> **STATED TASK**
Pull out each line of the data below that contains the string "custom".

> **Records from a collection**
__________

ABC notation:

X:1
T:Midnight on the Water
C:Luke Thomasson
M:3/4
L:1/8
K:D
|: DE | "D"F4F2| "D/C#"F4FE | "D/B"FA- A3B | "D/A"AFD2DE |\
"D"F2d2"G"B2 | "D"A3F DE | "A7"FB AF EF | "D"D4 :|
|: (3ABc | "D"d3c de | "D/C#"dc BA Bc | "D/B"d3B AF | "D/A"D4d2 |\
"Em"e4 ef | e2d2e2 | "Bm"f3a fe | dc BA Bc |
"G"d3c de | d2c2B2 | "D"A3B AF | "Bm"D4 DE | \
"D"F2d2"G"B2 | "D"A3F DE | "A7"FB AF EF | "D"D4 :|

__________

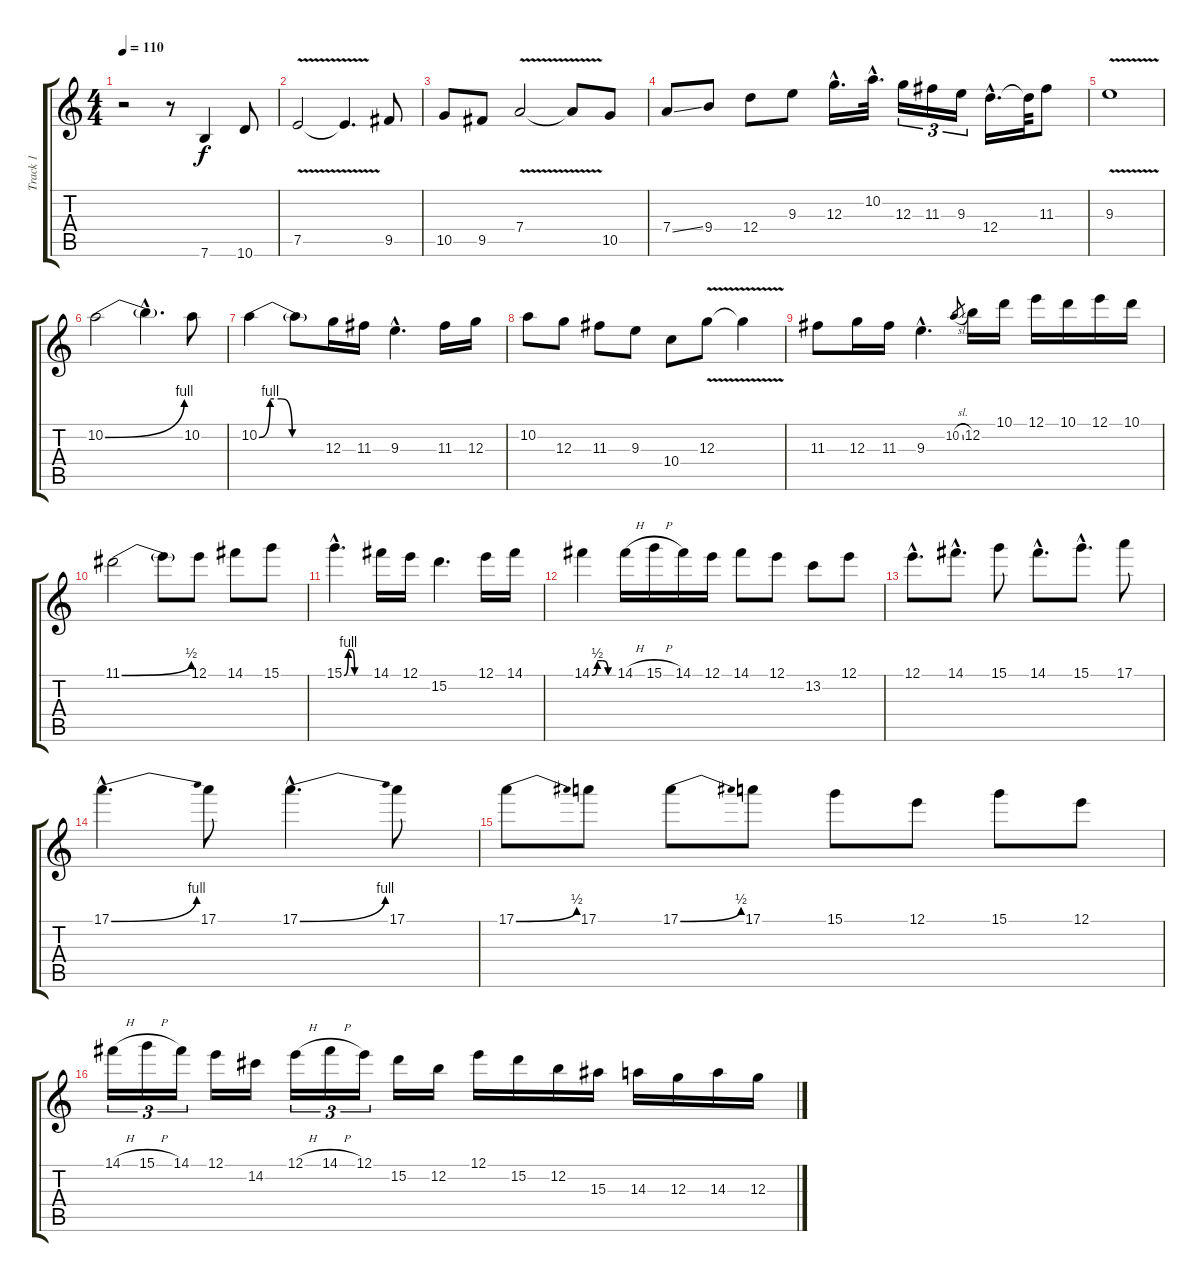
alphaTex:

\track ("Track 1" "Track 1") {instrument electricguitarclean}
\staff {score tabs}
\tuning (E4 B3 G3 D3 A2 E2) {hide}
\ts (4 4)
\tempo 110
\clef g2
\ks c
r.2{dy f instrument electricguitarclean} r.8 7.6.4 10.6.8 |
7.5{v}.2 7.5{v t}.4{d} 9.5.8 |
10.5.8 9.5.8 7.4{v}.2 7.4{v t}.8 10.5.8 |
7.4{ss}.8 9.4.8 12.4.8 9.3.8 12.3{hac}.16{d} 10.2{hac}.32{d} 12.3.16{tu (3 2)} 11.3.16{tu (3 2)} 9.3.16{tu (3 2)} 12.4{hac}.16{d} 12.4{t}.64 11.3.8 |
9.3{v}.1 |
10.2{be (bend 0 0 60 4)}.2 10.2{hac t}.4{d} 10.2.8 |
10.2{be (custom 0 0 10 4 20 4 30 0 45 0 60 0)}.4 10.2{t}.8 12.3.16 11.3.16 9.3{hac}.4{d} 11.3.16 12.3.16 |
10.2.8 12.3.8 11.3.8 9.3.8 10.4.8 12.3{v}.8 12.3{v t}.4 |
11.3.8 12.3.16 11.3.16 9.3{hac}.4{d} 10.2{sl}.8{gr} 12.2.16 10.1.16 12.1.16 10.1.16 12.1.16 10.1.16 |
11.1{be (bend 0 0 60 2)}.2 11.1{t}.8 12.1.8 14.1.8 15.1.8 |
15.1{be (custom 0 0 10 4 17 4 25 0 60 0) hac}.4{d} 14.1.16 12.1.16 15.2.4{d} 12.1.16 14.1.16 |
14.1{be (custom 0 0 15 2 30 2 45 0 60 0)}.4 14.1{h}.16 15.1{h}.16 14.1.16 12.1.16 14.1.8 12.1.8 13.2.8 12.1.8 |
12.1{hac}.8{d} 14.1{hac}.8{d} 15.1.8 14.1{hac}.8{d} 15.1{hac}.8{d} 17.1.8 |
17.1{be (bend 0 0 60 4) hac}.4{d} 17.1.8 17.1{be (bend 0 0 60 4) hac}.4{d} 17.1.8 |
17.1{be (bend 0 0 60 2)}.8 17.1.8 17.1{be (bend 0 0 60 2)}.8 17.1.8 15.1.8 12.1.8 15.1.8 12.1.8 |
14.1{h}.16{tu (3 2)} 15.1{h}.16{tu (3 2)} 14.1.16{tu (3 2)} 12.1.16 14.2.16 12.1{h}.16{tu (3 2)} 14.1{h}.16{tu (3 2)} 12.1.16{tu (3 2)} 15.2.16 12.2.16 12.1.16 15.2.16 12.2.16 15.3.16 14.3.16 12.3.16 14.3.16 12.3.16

__________

> **SOLUTION TO THIS TASK**
10.2{be (custom 0 0 10 4 20 4 30 0 45 0 60 0)}.4 10.2{t}.8 12.3.16 11.3.16 9.3{hac}.4{d} 11.3.16 12.3.16 |
15.1{be (custom 0 0 10 4 17 4 25 0 60 0) hac}.4{d} 14.1.16 12.1.16 15.2.4{d} 12.1.16 14.1.16 |
14.1{be (custom 0 0 15 2 30 2 45 0 60 0)}.4 14.1{h}.16 15.1{h}.16 14.1.16 12.1.16 14.1.8 12.1.8 13.2.8 12.1.8 |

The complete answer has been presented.